(To do)
Output the lines for all the items below as a single JSON list of strings, one string per line, leaving out blank lines.

(Provided records)
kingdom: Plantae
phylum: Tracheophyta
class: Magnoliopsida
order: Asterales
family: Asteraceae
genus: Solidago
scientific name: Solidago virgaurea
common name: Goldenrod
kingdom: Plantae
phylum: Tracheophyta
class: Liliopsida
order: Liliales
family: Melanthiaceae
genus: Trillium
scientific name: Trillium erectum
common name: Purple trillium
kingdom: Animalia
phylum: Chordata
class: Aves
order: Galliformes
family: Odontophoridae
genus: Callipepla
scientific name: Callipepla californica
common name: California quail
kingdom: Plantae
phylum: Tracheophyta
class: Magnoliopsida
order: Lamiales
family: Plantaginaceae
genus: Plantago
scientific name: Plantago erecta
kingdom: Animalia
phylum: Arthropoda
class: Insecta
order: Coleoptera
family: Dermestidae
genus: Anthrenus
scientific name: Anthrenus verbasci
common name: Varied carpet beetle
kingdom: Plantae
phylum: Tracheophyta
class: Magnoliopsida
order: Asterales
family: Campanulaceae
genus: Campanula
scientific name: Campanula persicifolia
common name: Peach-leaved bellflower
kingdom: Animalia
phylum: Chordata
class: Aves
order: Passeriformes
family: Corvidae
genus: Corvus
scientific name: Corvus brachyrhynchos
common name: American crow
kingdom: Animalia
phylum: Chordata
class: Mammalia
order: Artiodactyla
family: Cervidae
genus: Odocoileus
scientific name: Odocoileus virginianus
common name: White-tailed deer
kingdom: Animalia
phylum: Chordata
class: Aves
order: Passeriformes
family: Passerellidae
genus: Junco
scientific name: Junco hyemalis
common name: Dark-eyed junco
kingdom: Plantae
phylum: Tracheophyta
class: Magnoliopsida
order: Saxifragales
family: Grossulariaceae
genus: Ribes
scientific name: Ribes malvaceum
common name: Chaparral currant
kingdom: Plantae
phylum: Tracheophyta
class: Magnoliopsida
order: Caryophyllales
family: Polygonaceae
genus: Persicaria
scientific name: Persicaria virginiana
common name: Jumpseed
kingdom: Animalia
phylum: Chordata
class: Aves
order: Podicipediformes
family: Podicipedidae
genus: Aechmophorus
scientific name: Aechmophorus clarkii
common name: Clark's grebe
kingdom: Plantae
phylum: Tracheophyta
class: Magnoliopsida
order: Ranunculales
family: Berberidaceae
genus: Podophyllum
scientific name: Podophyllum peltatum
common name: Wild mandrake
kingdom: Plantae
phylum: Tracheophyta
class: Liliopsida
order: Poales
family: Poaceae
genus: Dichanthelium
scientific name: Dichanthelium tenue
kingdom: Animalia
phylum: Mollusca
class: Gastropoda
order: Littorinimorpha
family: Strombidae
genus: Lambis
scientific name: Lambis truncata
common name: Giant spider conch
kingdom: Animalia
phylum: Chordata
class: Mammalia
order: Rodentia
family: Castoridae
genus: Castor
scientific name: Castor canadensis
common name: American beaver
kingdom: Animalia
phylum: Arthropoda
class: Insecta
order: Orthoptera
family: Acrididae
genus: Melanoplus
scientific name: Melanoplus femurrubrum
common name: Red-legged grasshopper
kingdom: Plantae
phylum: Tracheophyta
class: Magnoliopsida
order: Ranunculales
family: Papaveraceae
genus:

(Expected answer)
[
  "kingdom: Plantae",
  "phylum: Tracheophyta",
  "class: Magnoliopsida",
  "order: Asterales",
  "family: Asteraceae",
  "genus: Solidago",
  "scientific name: Solidago virgaurea",
  "common name: Goldenrod",
  "kingdom: Plantae",
  "phylum: Tracheophyta",
  "class: Liliopsida",
  "order: Liliales",
  "family: Melanthiaceae",
  "genus: Trillium",
  "scientific name: Trillium erectum",
  "common name: Purple trillium",
  "kingdom: Animalia",
  "phylum: Chordata",
  "class: Aves",
  "order: Galliformes",
  "family: Odontophoridae",
  "genus: Callipepla",
  "scientific name: Callipepla californica",
  "common name: California quail",
  "kingdom: Plantae",
  "phylum: Tracheophyta",
  "class: Magnoliopsida",
  "order: Lamiales",
  "family: Plantaginaceae",
  "genus: Plantago",
  "scientific name: Plantago erecta",
  "kingdom: Animalia",
  "phylum: Arthropoda",
  "class: Insecta",
  "order: Coleoptera",
  "family: Dermestidae",
  "genus: Anthrenus",
  "scientific name: Anthrenus verbasci",
  "common name: Varied carpet beetle",
  "kingdom: Plantae",
  "phylum: Tracheophyta",
  "class: Magnoliopsida",
  "order: Asterales",
  "family: Campanulaceae",
  "genus: Campanula",
  "scientific name: Campanula persicifolia",
  "common name: Peach-leaved bellflower",
  "kingdom: Animalia",
  "phylum: Chordata",
  "class: Aves",
  "order: Passeriformes",
  "family: Corvidae",
  "genus: Corvus",
  "scientific name: Corvus brachyrhynchos",
  "common name: American crow",
  "kingdom: Animalia",
  "phylum: Chordata",
  "class: Mammalia",
  "order: Artiodactyla",
  "family: Cervidae",
  "genus: Odocoileus",
  "scientific name: Odocoileus virginianus",
  "common name: White-tailed deer",
  "kingdom: Animalia",
  "phylum: Chordata",
  "class: Aves",
  "order: Passeriformes",
  "family: Passerellidae",
  "genus: Junco",
  "scientific name: Junco hyemalis",
  "common name: Dark-eyed junco",
  "kingdom: Plantae",
  "phylum: Tracheophyta",
  "class: Magnoliopsida",
  "order: Saxifragales",
  "family: Grossulariaceae",
  "genus: Ribes",
  "scientific name: Ribes malvaceum",
  "common name: Chaparral currant",
  "kingdom: Plantae",
  "phylum: Tracheophyta",
  "class: Magnoliopsida",
  "order: Caryophyllales",
  "family: Polygonaceae",
  "genus: Persicaria",
  "scientific name: Persicaria virginiana",
  "common name: Jumpseed",
  "kingdom: Animalia",
  "phylum: Chordata",
  "class: Aves",
  "order: Podicipediformes",
  "family: Podicipedidae",
  "genus: Aechmophorus",
  "scientific name: Aechmophorus clarkii",
  "common name: Clark's grebe",
  "kingdom: Plantae",
  "phylum: Tracheophyta",
  "class: Magnoliopsida",
  "order: Ranunculales",
  "family: Berberidaceae",
  "genus: Podophyllum",
  "scientific name: Podophyllum peltatum",
  "common name: Wild mandrake",
  "kingdom: Plantae",
  "phylum: Tracheophyta",
  "class: Liliopsida",
  "order: Poales",
  "family: Poaceae",
  "genus: Dichanthelium",
  "scientific name: Dichanthelium tenue",
  "kingdom: Animalia",
  "phylum: Mollusca",
  "class: Gastropoda",
  "order: Littorinimorpha",
  "family: Strombidae",
  "genus: Lambis",
  "scientific name: Lambis truncata",
  "common name: Giant spider conch",
  "kingdom: Animalia",
  "phylum: Chordata",
  "class: Mammalia",
  "order: Rodentia",
  "family: Castoridae",
  "genus: Castor",
  "scientific name: Castor canadensis",
  "common name: American beaver",
  "kingdom: Animalia",
  "phylum: Arthropoda",
  "class: Insecta",
  "order: Orthoptera",
  "family: Acrididae",
  "genus: Melanoplus",
  "scientific name: Melanoplus femurrubrum",
  "common name: Red-legged grasshopper",
  "kingdom: Plantae",
  "phylum: Tracheophyta",
  "class: Magnoliopsida",
  "order: Ranunculales",
  "family: Papaveraceae",
  "genus:"
]